How to allocate your extra funds after paying off your mortgage

You can use the money you save by paying off a mortgage early in various ways, including to:

How does paying off your mortgage affect your credit score?

Paying your mortgage in full usually does not have a significant impact on your credit score. But once the mortgage is removed from your credit history, your score may drop slightly because of a reduced credit mix — that is, you no longer have as big a variety of types of debt.

How to pay off your mortgage faster

Some borrowers prefer to pay off their mortgage early, known as “prepaying,” to save on interest and free up cash each month. However, this isn’t always the best choice, even if you have the funds.

Where prepaying a mortgage has a bigger impact is if you have a modest remaining balance and paying off the loan will suddenly eliminate your biggest monthly payment. But only do this if you've covered other bases such as paying off high-cost debt, fully funding emergency savings and maxing out your retirement contributions. — Greg McBride, CFA , chief financial analyst for Bankrate

If you want to pay off your mortgage early, you have two main options:

  1. Prepaying the principal: This involves paying more towards the principal amount of your loan, reducing the total interest paid over the life of the loan, and accelerating the pace at which your balance declines. You can either make a lump sum payment; make smaller biweekly payments, which adds up to one extra payment per year; or just increase each monthly payment (making sure the extra goes to the mortgage principal).
  2. Refinancing: Instead of prepaying, you can refinance your loan — trading in your old mortgage for a newer one. Refinancing can help you pay off your mortgage more quickly if you shorten the loan term — if your new mortgage is 15 years, instead of 30 years like the original one, say. This strategy does increase the size of each payment, though, unless you also score a lower interest rate on the new loan.

Bear in mind: Settling your mortgage early isn’t necessarily the smartest move. “Prepaying your mortgage is a comparatively low financial priority, especially if you have one of those ultra-low, sub-4 or 5 percent rates,” says McBride. “There are a lot of other things you can do with the money rather than tie it up in an illiquid asset like a home where you can’t get to it when you need it. [For example, you can] pay off other higher cost debt such as credit cards or personal loans, increase your retirement savings by putting more into your workplace 401(k) or contributing to an IRA, boost emergency savings, invest for other financial goals like children’s education or invest through a brokerage account.”

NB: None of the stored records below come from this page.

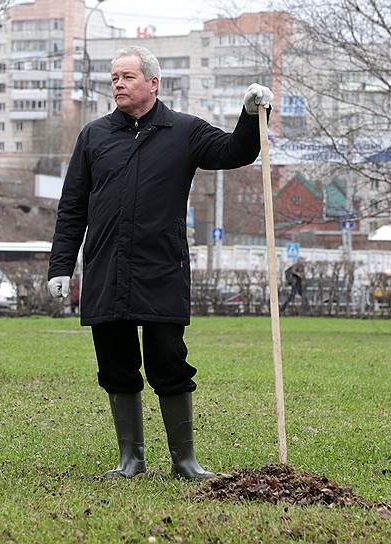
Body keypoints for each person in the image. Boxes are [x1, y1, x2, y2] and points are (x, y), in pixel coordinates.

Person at [46, 46, 272, 480]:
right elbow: (72, 206)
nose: (117, 84)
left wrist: (250, 116)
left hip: (161, 268)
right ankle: (130, 460)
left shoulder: (183, 131)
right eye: (113, 78)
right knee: (115, 365)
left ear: (153, 83)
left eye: (127, 77)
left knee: (168, 361)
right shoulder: (94, 136)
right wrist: (61, 265)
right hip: (106, 268)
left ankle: (185, 462)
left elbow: (235, 152)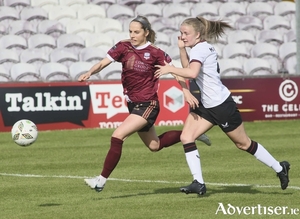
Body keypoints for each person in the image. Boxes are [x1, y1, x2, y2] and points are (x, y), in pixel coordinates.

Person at [154, 16, 290, 195]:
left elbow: (192, 73)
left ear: (198, 34)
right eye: (181, 33)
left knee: (243, 144)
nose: (182, 36)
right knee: (187, 136)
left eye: (186, 33)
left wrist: (170, 68)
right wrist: (181, 50)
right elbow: (188, 70)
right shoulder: (197, 48)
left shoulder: (201, 49)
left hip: (221, 105)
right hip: (207, 106)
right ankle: (199, 183)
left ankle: (280, 168)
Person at [78, 15, 211, 193]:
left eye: (137, 32)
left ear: (146, 33)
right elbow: (103, 62)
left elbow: (176, 73)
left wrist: (186, 92)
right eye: (130, 31)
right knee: (154, 145)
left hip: (148, 104)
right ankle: (190, 134)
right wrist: (90, 72)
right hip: (133, 104)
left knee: (118, 136)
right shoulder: (122, 46)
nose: (132, 35)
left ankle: (100, 181)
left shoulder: (156, 53)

And remember, prepaying a mortgage doesn’t get you off the hook for other home maintenance expenses, like property taxes, repairs and upkeep, and homeowners insurance (not required but highly recommended).

Learn more: Should I pay off my mortgage early?

Mortgage payoff FAQ

What happens to your escrow account when you pay off your mortgage?

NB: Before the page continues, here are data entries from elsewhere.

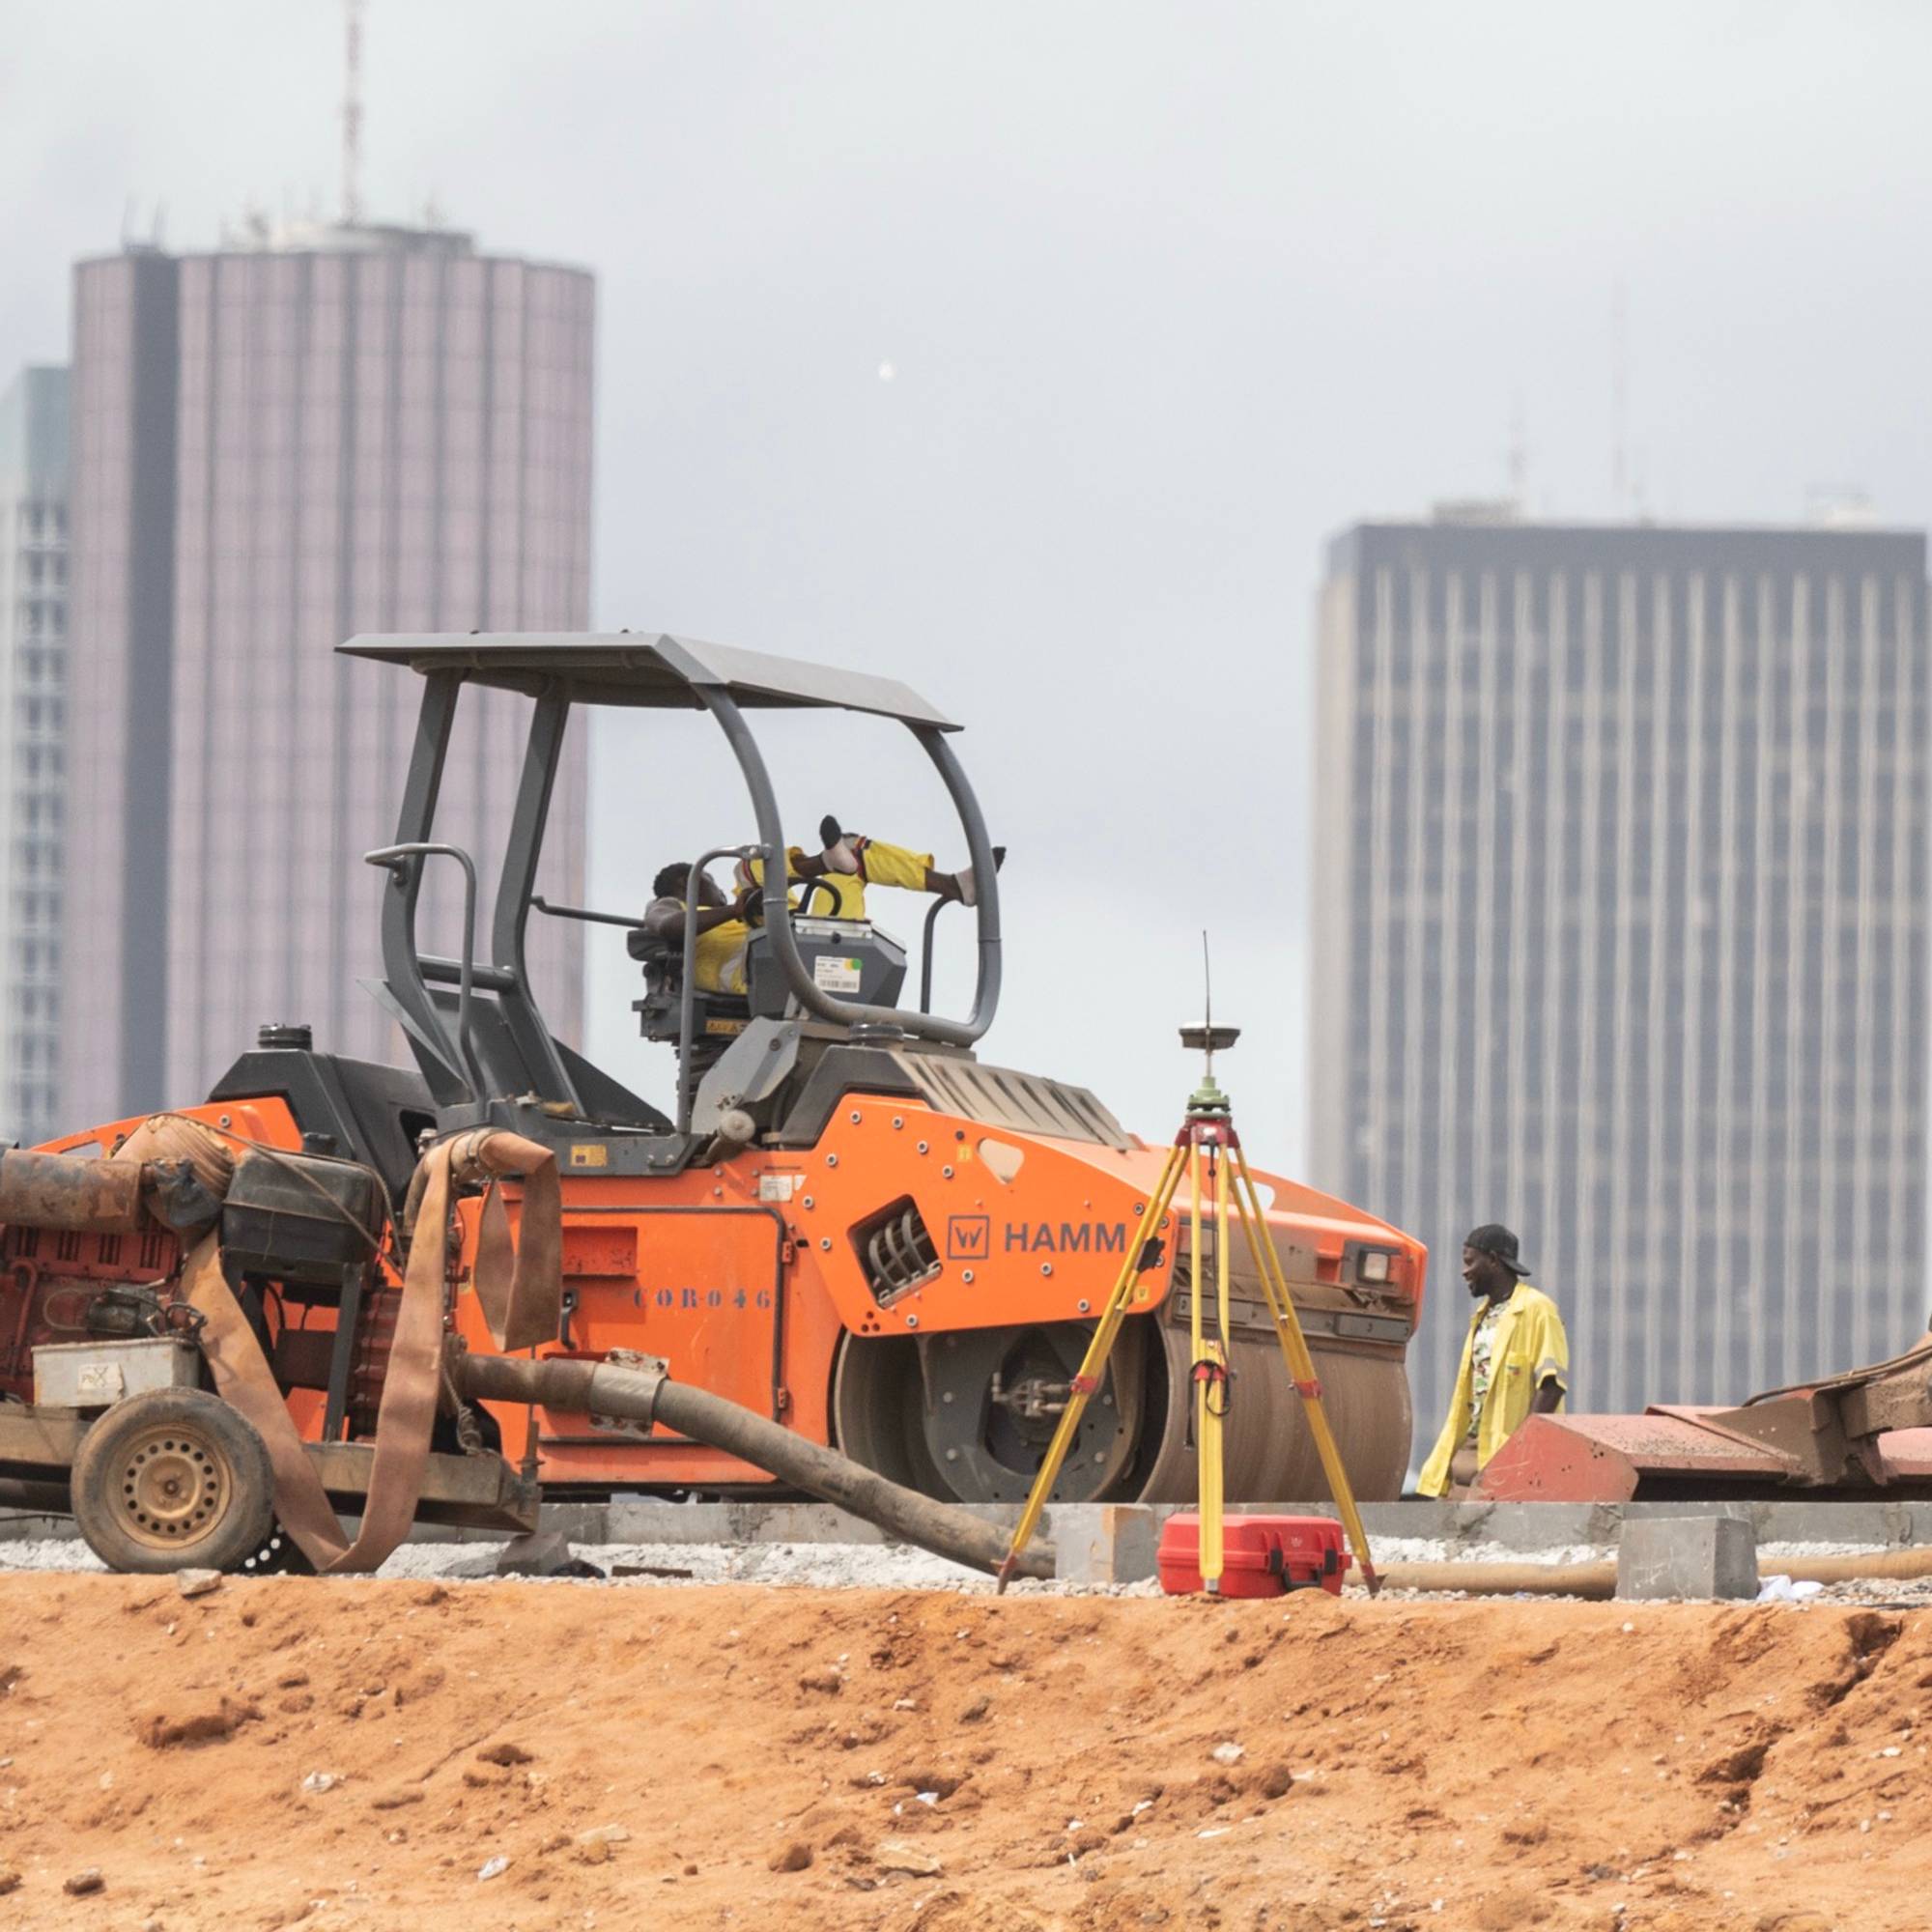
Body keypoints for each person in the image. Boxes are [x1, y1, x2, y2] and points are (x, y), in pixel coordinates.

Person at [1415, 1224, 1569, 1499]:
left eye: (1469, 1262)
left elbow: (1551, 1385)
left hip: (1510, 1455)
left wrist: (1522, 1449)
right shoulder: (1482, 1316)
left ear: (1494, 1260)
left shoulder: (1537, 1310)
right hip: (1472, 1449)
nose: (1464, 1272)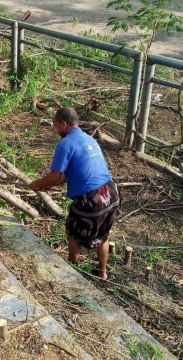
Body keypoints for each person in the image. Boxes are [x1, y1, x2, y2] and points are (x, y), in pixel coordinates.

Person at [29, 107, 120, 279]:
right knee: (102, 233)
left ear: (64, 124)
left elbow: (55, 175)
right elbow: (74, 173)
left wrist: (36, 184)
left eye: (56, 126)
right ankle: (102, 273)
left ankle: (73, 270)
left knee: (73, 232)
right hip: (111, 192)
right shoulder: (88, 139)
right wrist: (51, 184)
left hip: (92, 200)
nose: (56, 130)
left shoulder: (65, 144)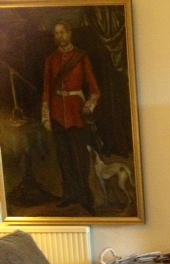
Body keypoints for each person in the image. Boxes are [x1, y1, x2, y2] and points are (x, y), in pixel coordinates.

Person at [42, 20, 101, 214]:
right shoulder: (51, 60)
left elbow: (95, 91)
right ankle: (69, 196)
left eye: (62, 33)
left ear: (70, 34)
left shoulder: (81, 57)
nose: (59, 37)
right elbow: (46, 91)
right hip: (58, 114)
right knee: (64, 159)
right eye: (56, 34)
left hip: (77, 115)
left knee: (80, 159)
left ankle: (85, 197)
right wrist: (46, 117)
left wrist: (88, 106)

Your mortgage servicer is required to return any money left in your escrow account within 20 days of you paying back your mortgage in full. It then will close the escrow account.

How long does it take to receive the mortgage discharge document?

Once you pay off your mortgage, it can take a few weeks to receive the mortgage discharge document. Because it is filed with your local government, the process all depends on where you live, local laws and customer demand.

Can I access the equity in my home after paying off the mortgage?

After you pay off your home, you access your home equity in a few different ways. You can sell your home, cashing in your ownership stake in full (via the proceeds). Or you can access just part of your ownership stake, borrowing against it via a home equity loan or a home equity line of credit (HELOC). Other options include a reverse mortgage and shared equity investment.